We can easily determine cluster size...
```{r cluster1Identity}
my.clust <- getClusters(jacc.Vis)
tab <- table(my.clust)
tab
```
... or the patients that comprise each cluster.
```{r}
C <- my.binmat@columnInfo
Cl4 <- C[my.clust == 4 ,]
Cl4
```
## Sokal-Michener Metric
Finally, we are going to look at what happens if we use a different distance metric.
```{r sokal, fig.width=5, fig.height=5, fig.cap="Sokal-Michener distance t-SNE plot."}
set.seed(8642)
sokal.Vis <- Mercator(my.binmat, "sokal", "tsne", K=kk, peplexity = 10)
table(getClusters(sokal.Vis), getClusters(jacc.Vis))
plot(sokal.Vis, view = "tsne", main="t-SNE; Sokal-Michener Distance; perplexity=10")
```
The two largest groups get assigned the same colors (by chance) in the Jaccard and the
Sokal-Michener clusterings. However, it is not at all clear how to align the smaller
groups. For that purpose we can use the remapColors function.
```{r recolored}
SV <- remapColors(jacc.Vis, sokal.Vis)
table(getClusters(SV), getClusters(jacc.Vis))
plot(SV, view = "tsne", main="t-SNE; Sokal-Michener Distance; perplexity=10")
```
Now colors have been matched (as well as possible) between the two sets of visualizations.
# Changing the Color Palette
Each `Mercator` object stores its own palette internally, but you can change
the palette using the `slot` funciton.
```{r sv2, fig.width=5, fig.height=5, fig.cap = "Recolored Jaccard t-SNE plot."}
slot(jacc.Vis, "palette") <- c("red", "orange", "green", "blue",
"cyan", "magenta", "purple", "black")
plot(jacc.Vis, view = "tsne")
```
If the number of colors in the palette is smaller than the number of clusters,
they will be recycled, and other plotting symbols will be introduced.

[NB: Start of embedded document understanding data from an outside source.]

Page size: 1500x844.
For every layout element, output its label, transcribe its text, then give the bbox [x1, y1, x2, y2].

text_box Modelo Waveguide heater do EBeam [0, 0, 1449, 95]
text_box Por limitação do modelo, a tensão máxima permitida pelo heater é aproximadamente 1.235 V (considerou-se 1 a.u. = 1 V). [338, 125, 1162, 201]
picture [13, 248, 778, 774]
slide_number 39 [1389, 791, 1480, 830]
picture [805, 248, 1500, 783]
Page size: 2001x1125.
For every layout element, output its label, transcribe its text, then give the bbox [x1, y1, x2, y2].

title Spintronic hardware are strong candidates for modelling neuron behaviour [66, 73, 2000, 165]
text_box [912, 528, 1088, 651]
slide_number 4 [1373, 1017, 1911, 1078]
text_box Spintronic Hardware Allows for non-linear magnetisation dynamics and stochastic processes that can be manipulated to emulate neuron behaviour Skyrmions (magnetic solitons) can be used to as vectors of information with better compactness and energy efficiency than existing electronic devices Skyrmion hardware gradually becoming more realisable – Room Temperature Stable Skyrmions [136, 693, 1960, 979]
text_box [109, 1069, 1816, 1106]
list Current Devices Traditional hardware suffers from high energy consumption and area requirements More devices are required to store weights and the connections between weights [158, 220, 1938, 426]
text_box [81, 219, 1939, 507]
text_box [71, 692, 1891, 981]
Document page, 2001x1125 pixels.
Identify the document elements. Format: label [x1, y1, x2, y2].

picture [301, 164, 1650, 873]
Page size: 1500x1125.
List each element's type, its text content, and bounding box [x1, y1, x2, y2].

```{r small, fig.width=5, fig.height=5, fig.cap = "Recolored Jaccard t-SNE plot."}
slot(jacc.Vis, "palette") <- c("red", "green", "blue", "purple")
plot(jacc.Vis, view = "tsne")
```
# References
[^Abrams and colleagues]: Abrams ZB, Zhang L, Abruzzo LV, Heerema NA, Li S,
Dillon T, Rodriguez R, Coombes KR, Payne PRO. CytoGPS: A Web-Enabled Karyotype
Analysis Tool for Cytogenetics. Bioinformatics. 2019 Jul 2.
doi: 10.1093/bioinformatics/btz520. (Epub ahead of print)
[^Choi and colleagues]: Choi SS, Cha SH, Tappert CC. A Survey of Binary Similarity and Distance Measures. Systemics, Cybernetics, and Informatics 2010;8(1):43-48.
[^Wang and colleagues]: Wang M, Abrams ZB, Kornblau SM, Coombes KR. Thresher: determining the number of clusters while removing outliers. BMC Bioinformatics 2018;19(1):9.